No stroke of brazen weapon shall wound the flesh of him,

No, nor from blazing fire shall he flinch; but his strength of limb

And his prowess throughout that day shall all their might confound.  {850}

First-born it upshot from the clod in the hour when dropped to the ground

From the ravening eagle’s beak, where the crags of Caucasus frowned,

The ichor, the blood of a God, of Prometheus in torments bound.

And the flower of it blossomed a cubit the face of the earth above:

As the glow of the crocus Corycian, so was the hue thereof,

Upborne upon pale stalks twain, and below in its earthy bed

The root thereof as flesh new-severed was crimson-red.

And the blood thereof, like a mountain-oak’s dark sap, in a shell

From Caspian strand she gathered, to weave thereof a spell,

When seven times she had bathed her in waters unresting that glide,  {860}

And seven times upon Brimo the Nursing-mother had cried—

Night-wandering Brimo, the Underworld Goddess, the Queen of the dead—

And in dusky vesture clad through the blackness of night did she tread.

And the dark earth shuddered and quaked deep down with muttering moan,

As the Titan root was severed; yea, and Iapetus’ son

In frenzy of heart-wringing agony groaned a fearful groan.

This, from the casket ta’en, in her odorous girdle she laid,

The girdle enclasping the waist divinely sweet of the maid.

Then forth of the portal she paced, and she set her foot on the wain,

And beside her went upon either hand bower-maidens twain.  {870}

To her left hand gave they the reins, and the fair-fashioned whip hath she ta’en

In her right; and adown through the city she drave; and the rest of the train

Of her handmaids laid their hands on the wain, behind it to run

Adown the highway broad, for their tunics delicate-spun

Each maiden had kilted up above her ivory knee.

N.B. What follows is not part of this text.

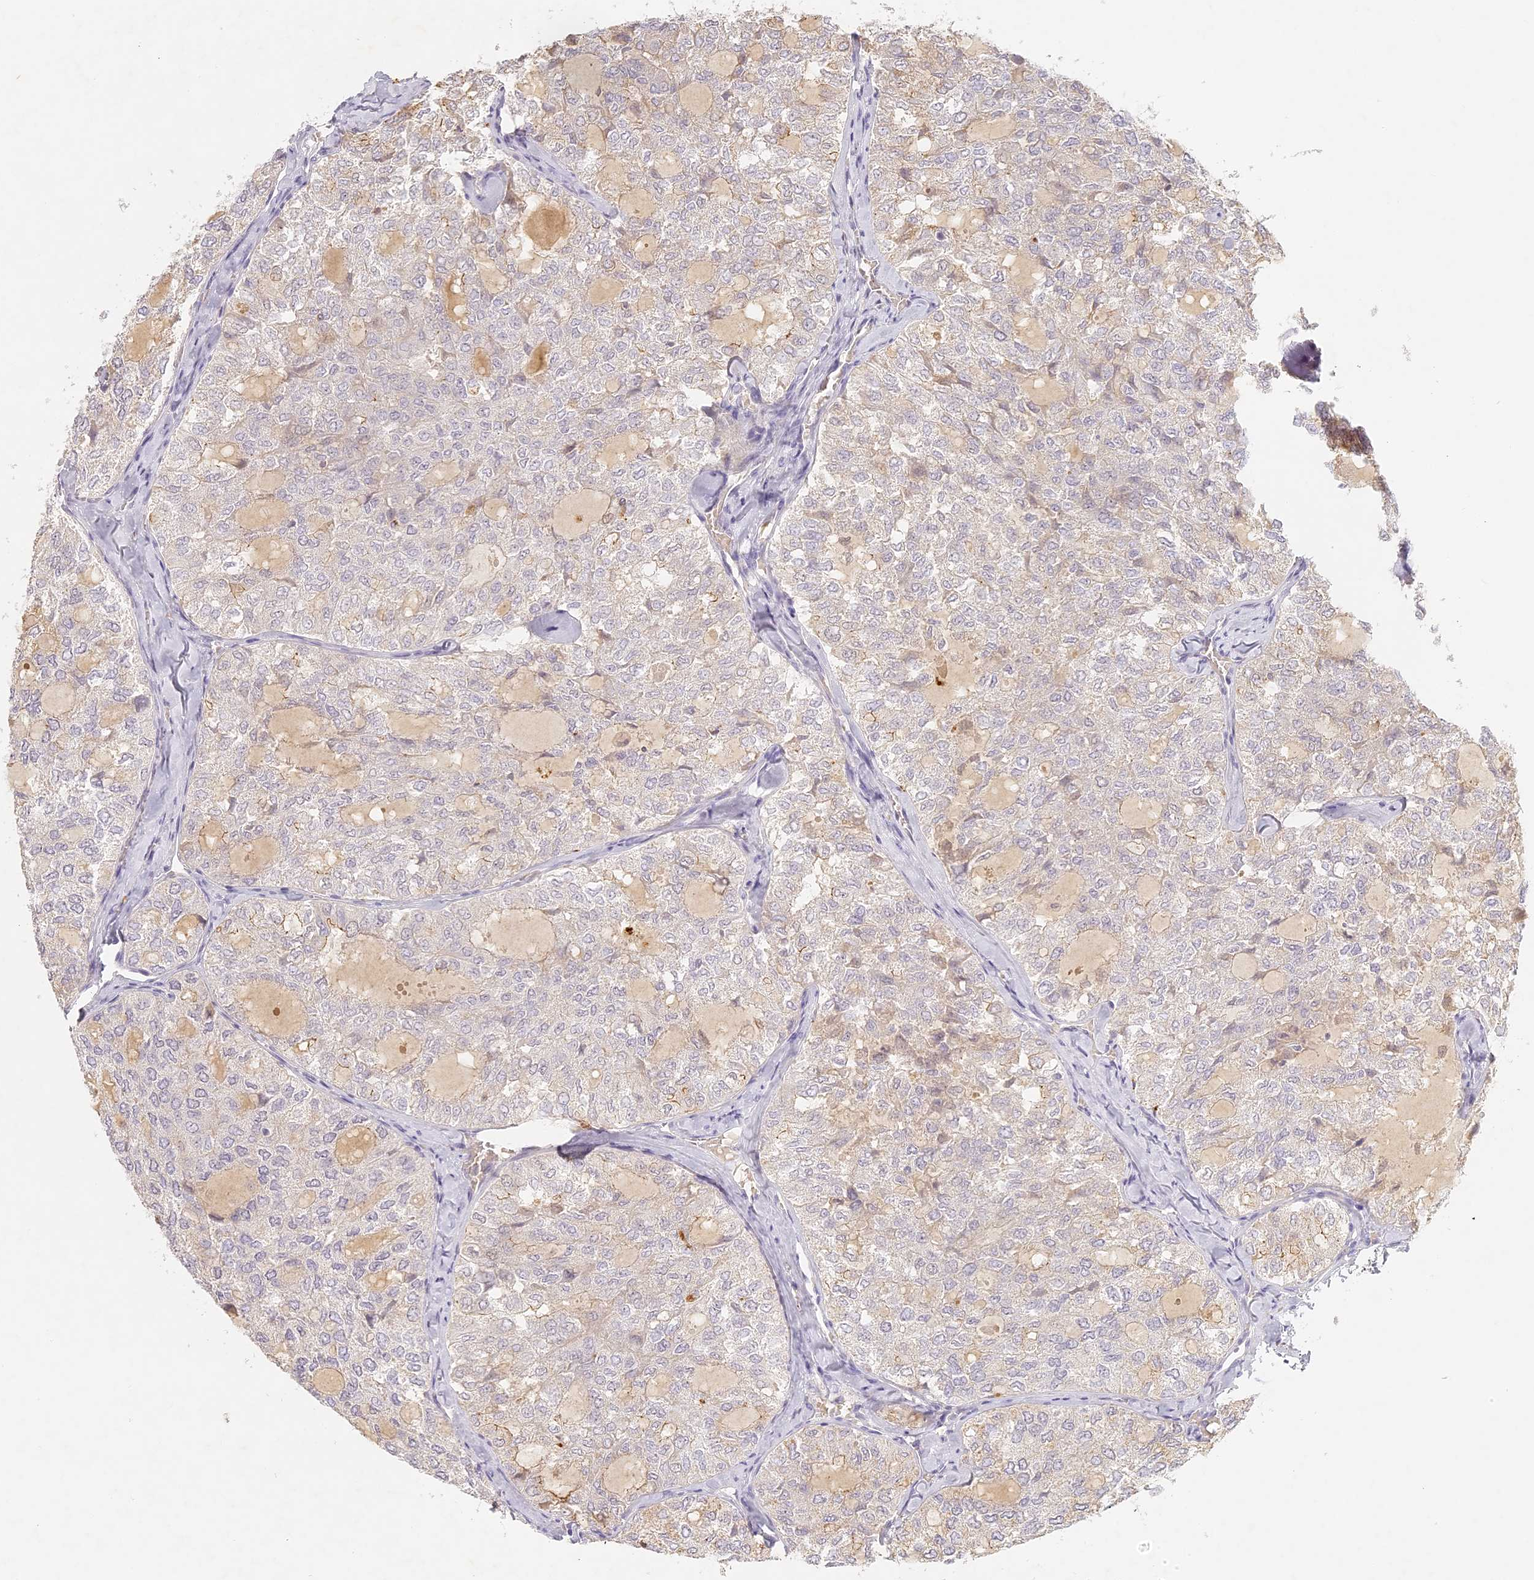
{"staining": {"intensity": "weak", "quantity": "<25%", "location": "cytoplasmic/membranous"}, "tissue": "thyroid cancer", "cell_type": "Tumor cells", "image_type": "cancer", "snomed": [{"axis": "morphology", "description": "Follicular adenoma carcinoma, NOS"}, {"axis": "topography", "description": "Thyroid gland"}], "caption": "DAB immunohistochemical staining of follicular adenoma carcinoma (thyroid) exhibits no significant expression in tumor cells.", "gene": "ELL3", "patient": {"sex": "male", "age": 75}}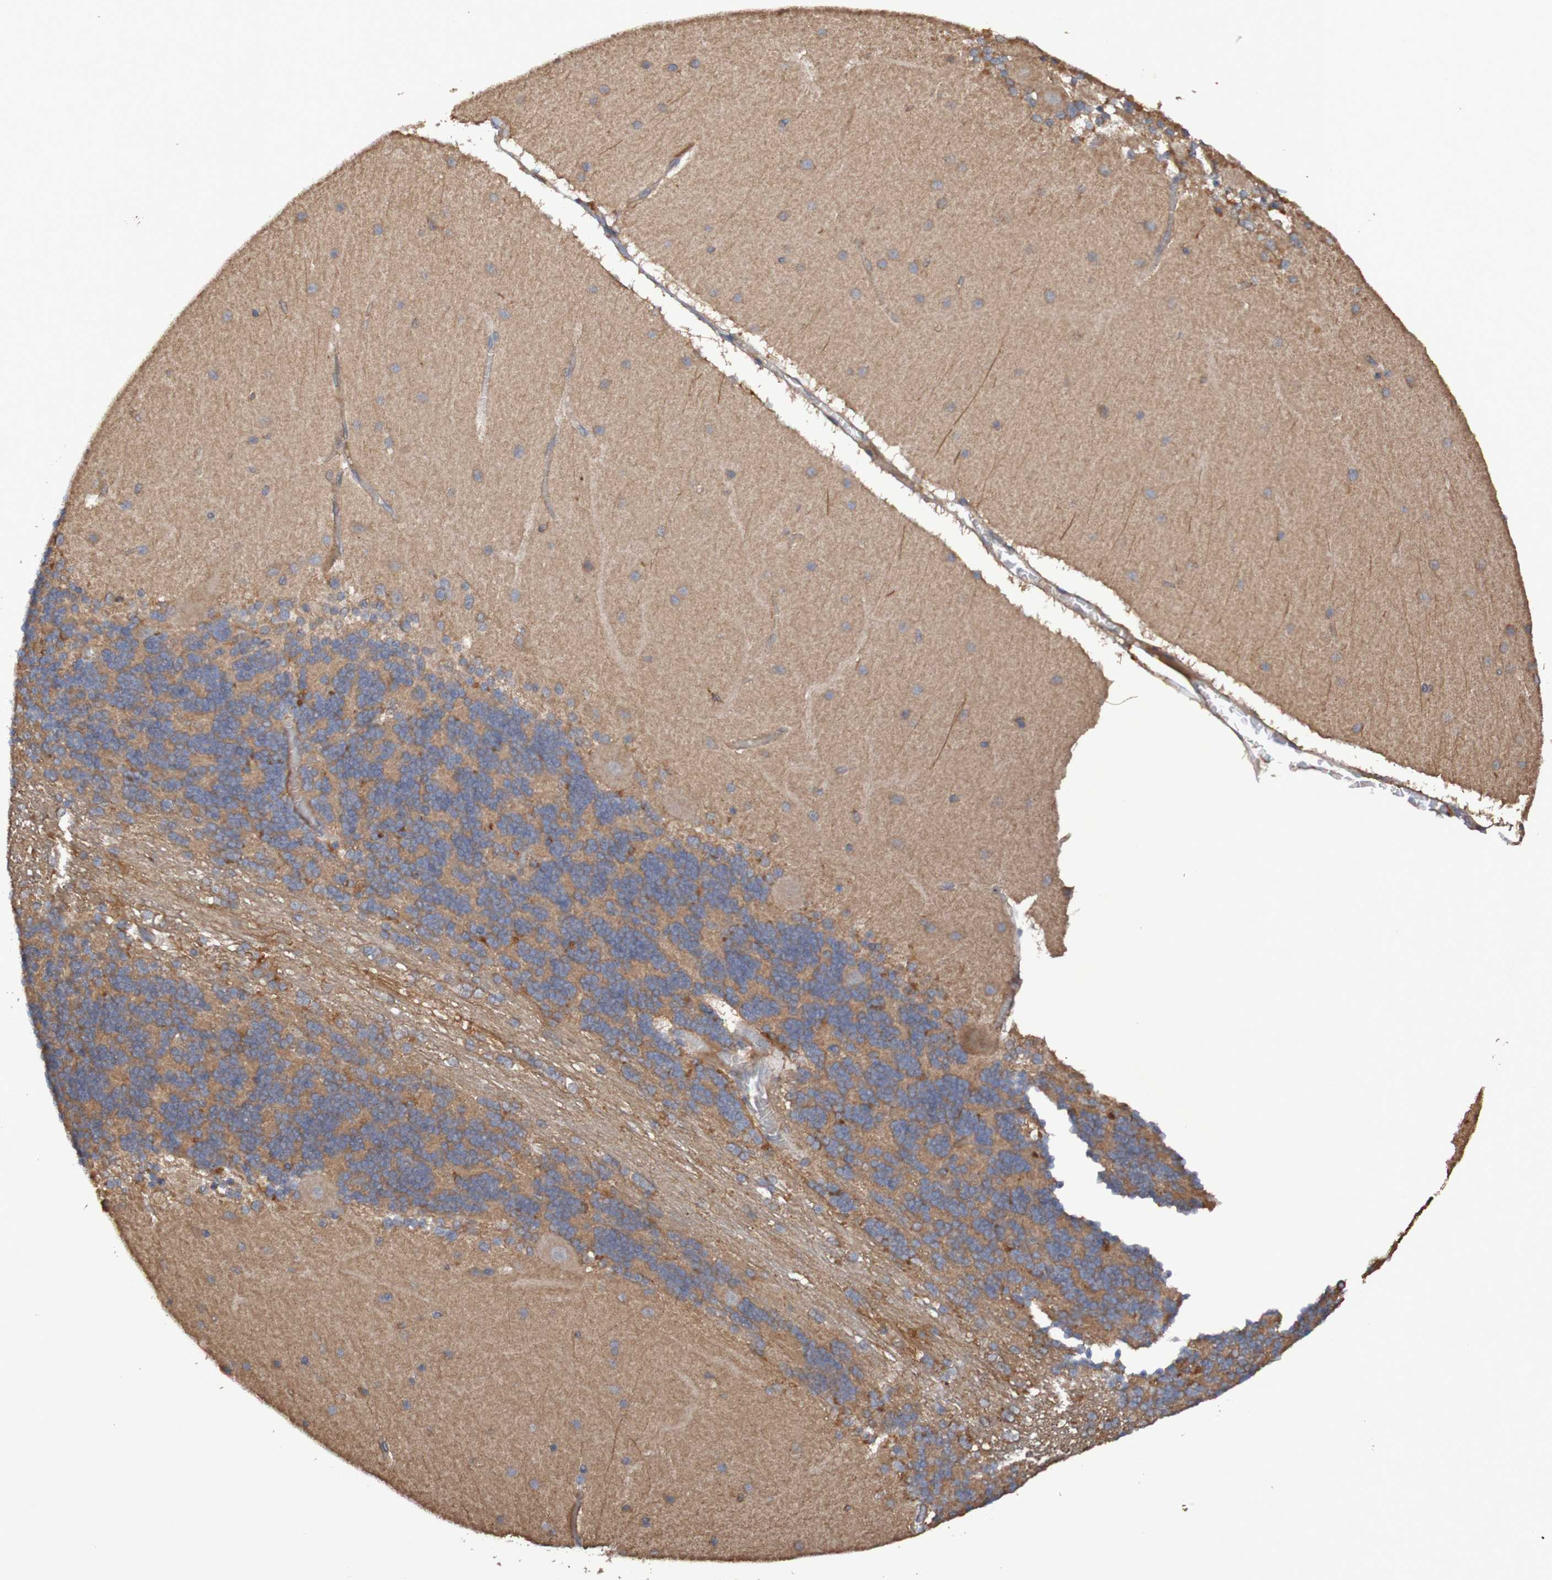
{"staining": {"intensity": "moderate", "quantity": ">75%", "location": "cytoplasmic/membranous"}, "tissue": "cerebellum", "cell_type": "Cells in granular layer", "image_type": "normal", "snomed": [{"axis": "morphology", "description": "Normal tissue, NOS"}, {"axis": "topography", "description": "Cerebellum"}], "caption": "A micrograph showing moderate cytoplasmic/membranous staining in approximately >75% of cells in granular layer in benign cerebellum, as visualized by brown immunohistochemical staining.", "gene": "PHYH", "patient": {"sex": "female", "age": 54}}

’Twas as when, where Parthenius’ soft-flowing ripples slide through the lea,

Or as when, coming up from her bath in Amnisus’ crystalline water,

High-borne on her golden chariot rideth Latona’s Daughter,

Driving betwixt the hills the fleetfoot roes of her car,

To greet the sacrifice-steam of a hecatomb afar;  {880}

And the Nymphs in throngs upon throngs attend her, gathering some

By the green well-head of Amnisus’ self, and others that come

By the glens and the fountain-flashing heights; and fawn and whine

The cowering beasts, as onward cometh the presence divine:

So through the city they sped, and to this side and that of the street

The people made way, neither dared they the eyes of the princess to meet.

But when she had left behind her the city’s fair-paved ways,

And was now drawn nigh, as she drave through the plain, to the holy place,

Then from the smooth-running wain she stept to the earth straightway

In haste; and unto her maidens thus did Medea say:  {890}

‘O friends, I have verily grievously sinned, for I took no thought

To have nought to do with the strangers whose wandering feet have sought

Our land:—lo now, with amazement’s perplexity smitten sore

Is all the city, that none of the women, which heretofore

Hitherward have assembled day by day, be now gathered here.

But seeing that we be come, and that none beside draweth near,

Come then, with delightsome song without stint or stay let us sing

To our soul’s satisfying, and pluck we the lovely flowers that spring

Mid the tender grass; and in this same hour on the homeward way

Will we wend. Ye also with many a gift shall return this day  {900}

Homeward, if now with mine heart’s desire ye will gladden me.

For the pleading of Argus prevaileth with me, and of Chalkiopê:—

But hide in your hearts that ye hear from me; let your lips be dumb,

Lest to my father’s ears peradventure the story should come:—

They beseech me to take rich gifts, and to save in his emprise fell

Yon stranger who took it upon him the might of the bulls to quell.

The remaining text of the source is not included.